Paper 14085-49
Development and evaluation of a new line illumination for hyperspectral imaging systems for industrial applications
Abstract
Hyperspectral line-scan systems are widely employed in industrial sorting applications to distinguish materials based on subtle spectral characteristics, or spectral fingerprints, that are imperceptible to the human eye. Common applications include contaminant detection in food processing and the separation of different plastic types. These systems are well suited for high-throughput inspection due to their ability to capture spatial and spectral information line by line. In such systems, a narrow line across the sample, perpendicular to the direction of relative motion, is projected onto an imaging spectrograph, where the spectral information of each spatial pixel is dispersed along the second axis of a two-dimensional detector. Consequently, only a line-shaped region of the sample requires illumination. Conventional illumination configurations employ multiple halogen spotlights that produce overlapping elliptical illumination areas. While this approach ensures coverage of the region of interest, it results in non-uniform intensity distribution along the scan line and illuminates a larger area than necessary. In this work, we propose an alternative illumination concept utilizing readily available automotive H7 halogen headlight bulbs in combination with an elliptical reflector and a lens array.

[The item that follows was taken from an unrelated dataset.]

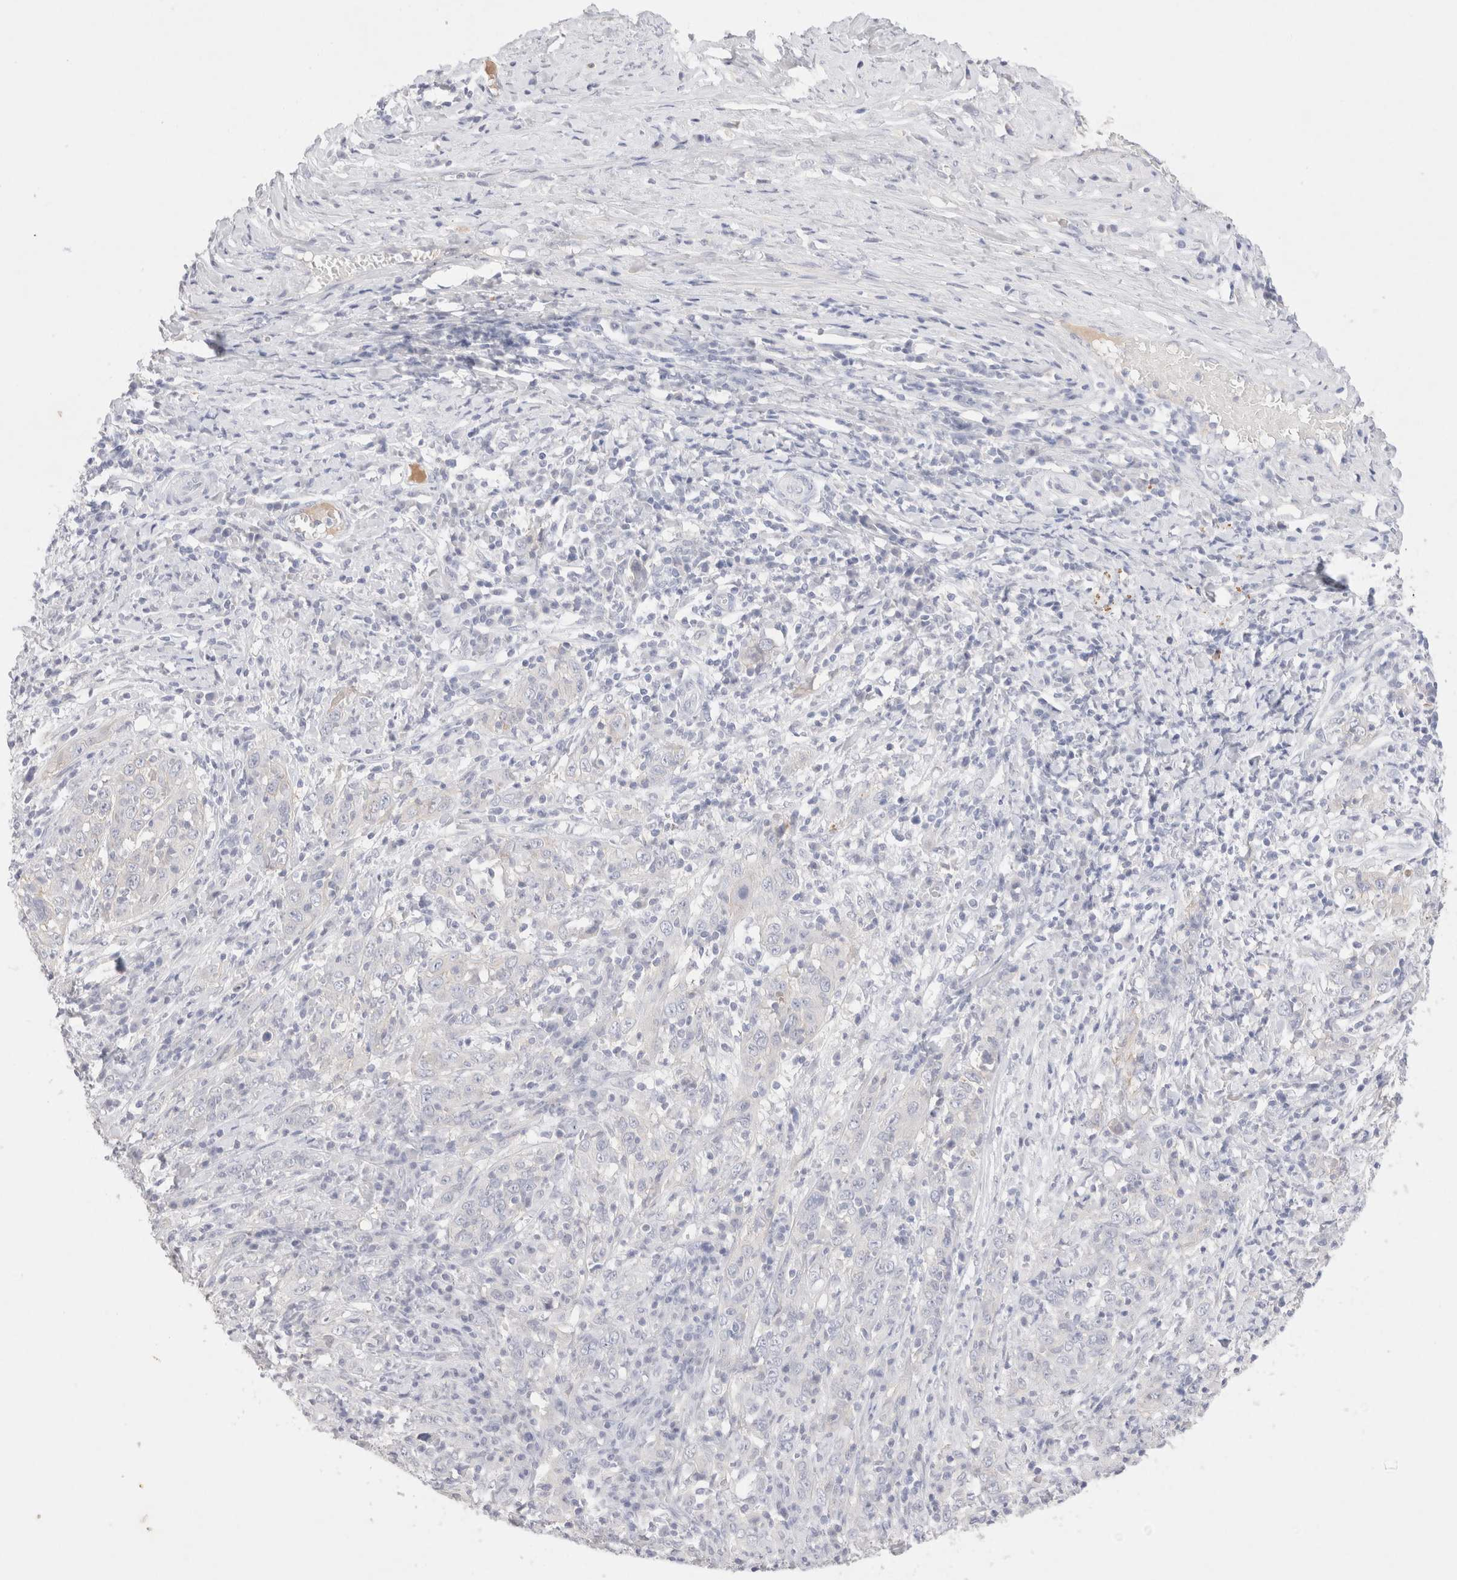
{"staining": {"intensity": "negative", "quantity": "none", "location": "none"}, "tissue": "cervical cancer", "cell_type": "Tumor cells", "image_type": "cancer", "snomed": [{"axis": "morphology", "description": "Squamous cell carcinoma, NOS"}, {"axis": "topography", "description": "Cervix"}], "caption": "The image reveals no staining of tumor cells in cervical cancer (squamous cell carcinoma). The staining is performed using DAB (3,3'-diaminobenzidine) brown chromogen with nuclei counter-stained in using hematoxylin.", "gene": "EPCAM", "patient": {"sex": "female", "age": 46}}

The performance of the proposed system is compared to that of conventional halogen spot illumination in terms of intensity uniformity and spectral performance.
Presenter
Thomas Arnold
Silicon Austria Labs GmbH (Austria)
Dr. Thomas Arnold is an experienced researcher with over 20 years of expertise in the development of photonic systems and sensor technologies. He holds a PhD in Technical Mathematics and has a background in medical information technology.
He is currently a Staff Scientist at Silicon Austria Labs, where his research focuses on spectroscopy, multi- and hyperspectral imaging, machine learning, and computer vision. His work is centered on advancing pattern recognition methods and photonic sensor technologies for a wide range of applications, bridging fundamental research with practical implementation.